# SIGCOMM 2025

## Meta Info

Homepage: <https://conferences.sigcomm.org/sigcomm/2025/>

### Paper List

* <https://conferences.sigcomm.org/sigcomm/2025/accepted-papers/>
* <https://dl.acm.org/doi/proceedings/10.1145/3718958>

### Acceptance Rate

16% (= 74 / 460 (approx.))

## Papers

### Large Language Models (LLMs)

* Infrastructure
  * InfiniteHBD: Building Datacenter-Scale High-Bandwidth Domain for LLM with Optical Circuit Switching Transceivers \[[Paper](https://dl.acm.org/doi/10.1145/3718958.3750468)] \[[Video](https://www.youtube.com/watch?v=d4PX36vVDX0)]
    * PKU & StepFun & Lightelligence
    * Key insight: unify connectivity and dynamic switching at the transceiver level using OCS.
    * Realize the transceiver-centric HBD architecture in production → Flexible construction of arbitrarily large ring topologies & improved system resilience
      * Silicon Photonics (SiPh) based OCS transceiver (OCSTrx)
      * Reconfigurable k-hop ring topology → Each node connects to all other nodes within ≤𝐾 hops via OCSTrx
      * HBD-DCN orchestration algorithm → Minimize cross-ToR traffic
  * Astral: A Datacenter Infrastructure for Large Language Model Training at Scale \[[Paper](https://dl.acm.org/doi/10.1145/3718958.3750521)] \[[Video](https://www.youtube.com/watch?v=Ou389tkXL1I)]
    * NJU & Tencent
* LLM Training
  * DistTrain: Addressing Model and Data Heterogeneity with Disaggregated Training for Multimodal Large Language Models \[[Paper](https://dl.acm.org/doi/10.1145/3718958.3750472)] \[[Video](https://www.youtube.com/watch?v=O_qdjBsLwE8)] \[[arXiv](https://arxiv.org/abs/2408.04275)]
    * PKU & StepFun
    * Disaggregated model orchestration: separate the training for modality encoder (ViT for images, Beats for audios), LLM backbone, and modality generator (Diffusion for images, AudioLDM for audio).
    * Disaggregated data preprocessing: decouple data preprocessing from training.

#### [Data for review]
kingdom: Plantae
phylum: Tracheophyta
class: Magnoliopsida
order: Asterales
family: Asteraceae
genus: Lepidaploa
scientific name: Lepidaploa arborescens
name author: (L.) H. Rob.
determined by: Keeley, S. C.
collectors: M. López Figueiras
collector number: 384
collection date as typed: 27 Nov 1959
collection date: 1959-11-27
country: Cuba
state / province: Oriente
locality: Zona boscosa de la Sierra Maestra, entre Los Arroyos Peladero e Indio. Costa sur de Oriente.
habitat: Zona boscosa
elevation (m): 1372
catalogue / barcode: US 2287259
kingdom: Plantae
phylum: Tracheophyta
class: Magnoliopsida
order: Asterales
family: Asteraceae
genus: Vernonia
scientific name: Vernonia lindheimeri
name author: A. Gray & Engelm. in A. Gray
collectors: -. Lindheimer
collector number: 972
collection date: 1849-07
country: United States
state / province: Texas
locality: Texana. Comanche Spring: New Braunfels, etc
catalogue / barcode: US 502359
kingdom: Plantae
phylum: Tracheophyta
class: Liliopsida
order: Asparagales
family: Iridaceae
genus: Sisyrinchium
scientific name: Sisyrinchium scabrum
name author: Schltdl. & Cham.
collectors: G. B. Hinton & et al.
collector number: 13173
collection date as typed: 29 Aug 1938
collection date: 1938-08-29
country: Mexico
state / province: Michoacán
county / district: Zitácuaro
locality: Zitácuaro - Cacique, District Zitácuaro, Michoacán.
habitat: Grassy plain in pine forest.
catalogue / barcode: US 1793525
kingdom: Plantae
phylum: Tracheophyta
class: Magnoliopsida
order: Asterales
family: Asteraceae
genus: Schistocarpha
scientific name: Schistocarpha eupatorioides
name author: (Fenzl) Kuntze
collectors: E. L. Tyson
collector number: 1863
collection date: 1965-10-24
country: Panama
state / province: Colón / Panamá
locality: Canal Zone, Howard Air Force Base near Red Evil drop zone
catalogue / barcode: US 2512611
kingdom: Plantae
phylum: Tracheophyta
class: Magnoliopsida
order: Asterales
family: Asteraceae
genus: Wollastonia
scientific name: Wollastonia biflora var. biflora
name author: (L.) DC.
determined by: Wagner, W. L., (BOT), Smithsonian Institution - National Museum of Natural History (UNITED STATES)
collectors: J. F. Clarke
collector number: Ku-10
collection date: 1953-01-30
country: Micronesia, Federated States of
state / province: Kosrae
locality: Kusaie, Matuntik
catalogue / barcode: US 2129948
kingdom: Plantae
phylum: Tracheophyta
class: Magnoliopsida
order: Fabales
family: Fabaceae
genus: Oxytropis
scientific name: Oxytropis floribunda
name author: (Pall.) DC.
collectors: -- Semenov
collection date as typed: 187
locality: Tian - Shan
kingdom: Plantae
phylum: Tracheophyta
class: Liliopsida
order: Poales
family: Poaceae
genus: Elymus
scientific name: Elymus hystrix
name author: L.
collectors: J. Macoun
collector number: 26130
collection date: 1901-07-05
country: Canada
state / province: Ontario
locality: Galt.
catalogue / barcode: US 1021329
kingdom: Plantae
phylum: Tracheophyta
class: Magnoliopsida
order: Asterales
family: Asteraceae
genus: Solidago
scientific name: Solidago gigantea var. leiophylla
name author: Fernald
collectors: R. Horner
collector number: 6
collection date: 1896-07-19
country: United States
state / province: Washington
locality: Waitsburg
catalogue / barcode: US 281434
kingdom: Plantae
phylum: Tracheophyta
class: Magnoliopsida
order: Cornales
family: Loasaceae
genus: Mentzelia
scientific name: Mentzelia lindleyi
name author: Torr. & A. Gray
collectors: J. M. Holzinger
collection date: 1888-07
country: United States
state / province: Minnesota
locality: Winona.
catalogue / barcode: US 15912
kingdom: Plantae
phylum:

#### [Required action 1]
Please decide whether each statement agrees with the SIGCOMM 2025 notes, answering yes or no and quoting the deciding words: (a) The acceptance rate was about 16 percent. (b) Astral comes from PKU and StepFun. (c) DistTrain separates data preprocessing from training.
#### [Required action 2]
In the SIGCOMM 2025 notes, condense the entry beginning "InfiniteHBD: Building Datacenter-Scale" into two or three sentences of prose, keeping its main facts.
The data has no connection to the SIGCOMM 2025 notes.

#### [Your solution 1]
(a) Yes: "16% (= 74 / 460 (approx.))"
(b) No: "NJU & Tencent"
(c) Yes: "decouple data preprocessing from training."

#### [Your solution 2]
InfiniteHBD, from PKU, StepFun and Lightelligence, uses OCS to unify connectivity and dynamic switching at the transceiver level. Its transceiver-centric HBD architecture, realized in production, allows flexible construction of arbitrarily large ring topologies and improves system resilience. It relies on a silicon photonics OCS transceiver (OCSTrx), a reconfigurable k-hop ring topology that links each node to all other nodes within at most K hops, and an HBD-DCN orchestration algorithm that minimizes cross-ToR traffic.